## Material shown

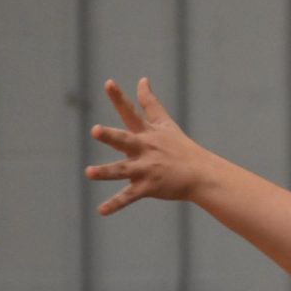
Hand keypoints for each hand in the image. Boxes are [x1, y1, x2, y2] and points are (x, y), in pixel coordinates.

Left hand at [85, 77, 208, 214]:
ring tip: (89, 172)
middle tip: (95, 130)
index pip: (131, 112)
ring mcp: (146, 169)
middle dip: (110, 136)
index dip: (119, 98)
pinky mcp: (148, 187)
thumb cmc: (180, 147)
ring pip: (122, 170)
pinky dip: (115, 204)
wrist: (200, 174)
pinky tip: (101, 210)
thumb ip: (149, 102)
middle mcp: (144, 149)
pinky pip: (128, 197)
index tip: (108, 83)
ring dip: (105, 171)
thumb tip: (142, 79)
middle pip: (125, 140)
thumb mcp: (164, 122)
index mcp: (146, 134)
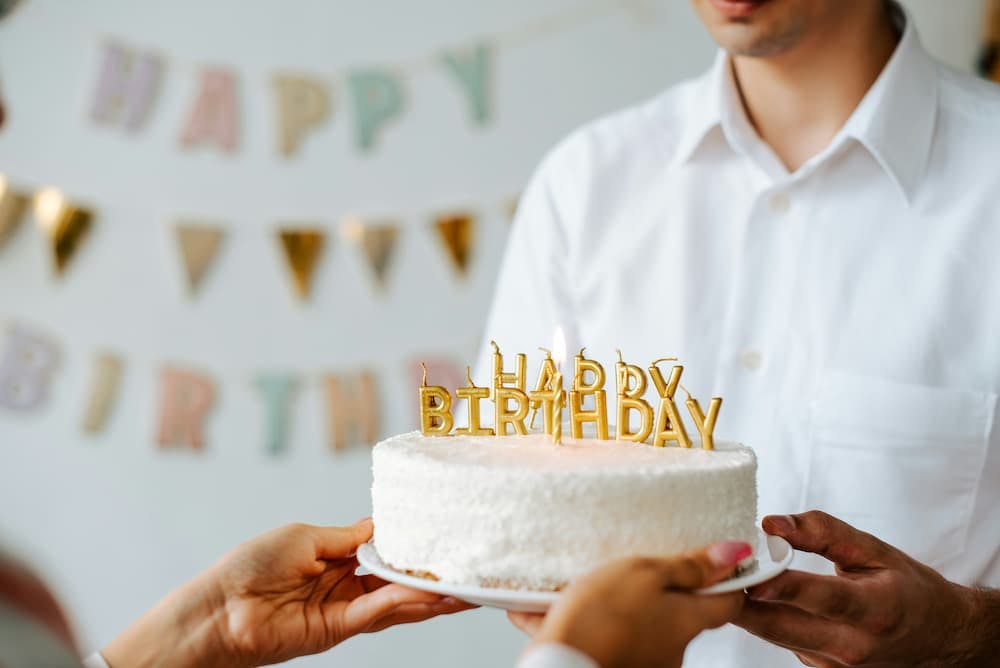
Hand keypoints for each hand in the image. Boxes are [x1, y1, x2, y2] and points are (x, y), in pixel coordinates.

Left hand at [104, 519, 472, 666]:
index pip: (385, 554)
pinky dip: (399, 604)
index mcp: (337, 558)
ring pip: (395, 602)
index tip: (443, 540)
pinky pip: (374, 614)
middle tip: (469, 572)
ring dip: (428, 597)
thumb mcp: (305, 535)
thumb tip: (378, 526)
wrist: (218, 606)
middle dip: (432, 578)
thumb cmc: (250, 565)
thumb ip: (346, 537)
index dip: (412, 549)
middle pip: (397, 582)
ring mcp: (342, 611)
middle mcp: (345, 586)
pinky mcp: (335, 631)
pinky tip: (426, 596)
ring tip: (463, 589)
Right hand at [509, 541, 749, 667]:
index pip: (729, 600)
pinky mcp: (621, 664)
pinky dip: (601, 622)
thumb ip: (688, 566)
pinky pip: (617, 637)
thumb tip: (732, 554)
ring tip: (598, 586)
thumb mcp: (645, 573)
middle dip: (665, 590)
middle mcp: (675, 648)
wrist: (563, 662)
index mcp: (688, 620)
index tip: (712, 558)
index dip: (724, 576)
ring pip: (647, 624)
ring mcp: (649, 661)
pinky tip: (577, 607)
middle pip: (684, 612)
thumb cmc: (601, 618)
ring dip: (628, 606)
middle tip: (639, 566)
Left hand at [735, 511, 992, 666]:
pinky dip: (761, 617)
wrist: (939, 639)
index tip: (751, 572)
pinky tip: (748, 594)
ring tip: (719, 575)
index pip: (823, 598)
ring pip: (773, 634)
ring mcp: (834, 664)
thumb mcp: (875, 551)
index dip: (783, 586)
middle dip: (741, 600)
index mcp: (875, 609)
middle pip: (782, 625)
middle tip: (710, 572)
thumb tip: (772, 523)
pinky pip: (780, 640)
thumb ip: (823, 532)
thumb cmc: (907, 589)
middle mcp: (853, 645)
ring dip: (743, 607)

* * *

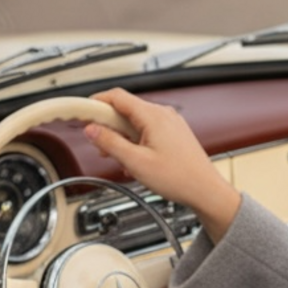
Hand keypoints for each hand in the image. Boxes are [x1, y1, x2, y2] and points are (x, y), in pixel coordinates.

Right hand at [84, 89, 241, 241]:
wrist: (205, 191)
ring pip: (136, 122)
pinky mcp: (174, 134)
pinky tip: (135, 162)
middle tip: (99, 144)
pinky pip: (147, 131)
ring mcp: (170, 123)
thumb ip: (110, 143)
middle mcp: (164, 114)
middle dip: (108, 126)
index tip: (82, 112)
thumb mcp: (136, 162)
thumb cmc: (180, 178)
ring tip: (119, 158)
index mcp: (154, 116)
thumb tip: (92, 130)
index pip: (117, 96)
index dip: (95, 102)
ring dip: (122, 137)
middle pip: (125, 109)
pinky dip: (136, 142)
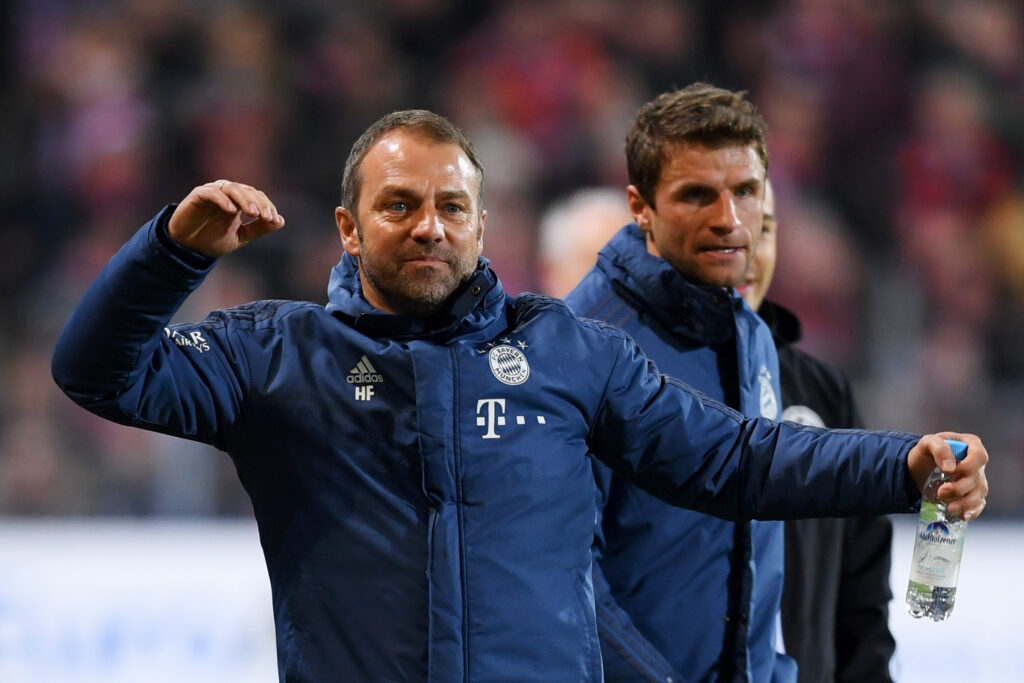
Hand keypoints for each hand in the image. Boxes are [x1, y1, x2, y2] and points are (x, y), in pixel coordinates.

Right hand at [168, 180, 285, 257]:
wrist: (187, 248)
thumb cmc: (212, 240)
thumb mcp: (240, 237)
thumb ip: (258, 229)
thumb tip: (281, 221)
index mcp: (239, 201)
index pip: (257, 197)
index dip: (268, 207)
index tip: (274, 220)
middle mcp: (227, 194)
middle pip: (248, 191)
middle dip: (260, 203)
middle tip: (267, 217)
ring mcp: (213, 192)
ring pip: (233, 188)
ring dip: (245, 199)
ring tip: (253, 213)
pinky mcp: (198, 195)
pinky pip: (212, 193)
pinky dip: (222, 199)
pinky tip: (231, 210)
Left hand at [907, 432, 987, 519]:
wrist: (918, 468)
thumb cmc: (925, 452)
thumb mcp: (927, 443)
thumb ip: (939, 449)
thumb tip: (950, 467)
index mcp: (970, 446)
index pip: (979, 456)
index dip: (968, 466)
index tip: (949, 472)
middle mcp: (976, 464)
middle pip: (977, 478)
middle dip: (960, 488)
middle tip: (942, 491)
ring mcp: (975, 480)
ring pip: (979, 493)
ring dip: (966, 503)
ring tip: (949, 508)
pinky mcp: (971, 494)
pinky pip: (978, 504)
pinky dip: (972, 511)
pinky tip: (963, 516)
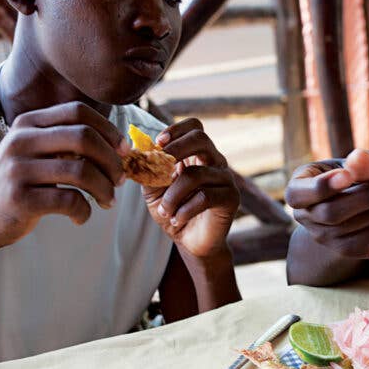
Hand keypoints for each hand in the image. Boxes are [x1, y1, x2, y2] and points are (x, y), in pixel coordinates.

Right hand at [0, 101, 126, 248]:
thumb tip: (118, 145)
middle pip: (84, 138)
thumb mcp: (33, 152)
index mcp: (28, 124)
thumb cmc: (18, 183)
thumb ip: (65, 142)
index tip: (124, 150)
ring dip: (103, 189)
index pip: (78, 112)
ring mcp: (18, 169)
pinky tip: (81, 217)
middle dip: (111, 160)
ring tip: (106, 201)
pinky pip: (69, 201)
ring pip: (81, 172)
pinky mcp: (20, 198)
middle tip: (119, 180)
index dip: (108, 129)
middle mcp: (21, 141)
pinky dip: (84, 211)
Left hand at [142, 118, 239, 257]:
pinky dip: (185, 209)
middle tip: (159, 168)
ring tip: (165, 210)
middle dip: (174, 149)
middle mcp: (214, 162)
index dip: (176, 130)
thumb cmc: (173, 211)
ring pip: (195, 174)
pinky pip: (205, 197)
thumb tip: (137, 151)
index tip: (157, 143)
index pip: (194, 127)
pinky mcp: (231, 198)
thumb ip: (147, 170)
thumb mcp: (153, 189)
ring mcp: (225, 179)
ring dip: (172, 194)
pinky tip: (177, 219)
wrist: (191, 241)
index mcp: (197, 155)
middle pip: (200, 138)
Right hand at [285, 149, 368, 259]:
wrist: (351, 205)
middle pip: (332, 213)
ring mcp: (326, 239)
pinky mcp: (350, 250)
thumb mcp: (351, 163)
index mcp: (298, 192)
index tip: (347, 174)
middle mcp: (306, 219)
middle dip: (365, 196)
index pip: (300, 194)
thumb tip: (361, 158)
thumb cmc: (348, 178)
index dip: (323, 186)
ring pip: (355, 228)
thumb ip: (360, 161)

## Description of the task
With the line holding "pinky pip: (69, 201)" as the first and the line holding "thumb mcp: (153, 189)" as the last, set down that range of the entries above exactly, and nothing else.

## Written answer
pinky pip: (69, 201)
ring pip: (81, 172)
pinky mcp: (20, 198)
middle tip: (119, 180)
index dip: (108, 129)
middle mcp: (21, 141)
pinky dip: (84, 211)
Left hand at [142, 118, 239, 257]:
pinky dip: (185, 209)
middle tip: (159, 168)
ring tip: (165, 210)
middle dip: (174, 149)
middle mcp: (214, 162)
index dip: (176, 130)
thumb cmc: (173, 211)
ring pip: (195, 174)
pinky pip: (205, 197)
thumb tip: (137, 151)
index tip: (157, 143)
index pip: (194, 127)
pinky mcp: (231, 198)
thumb ip: (147, 170)
thumb mcp: (153, 189)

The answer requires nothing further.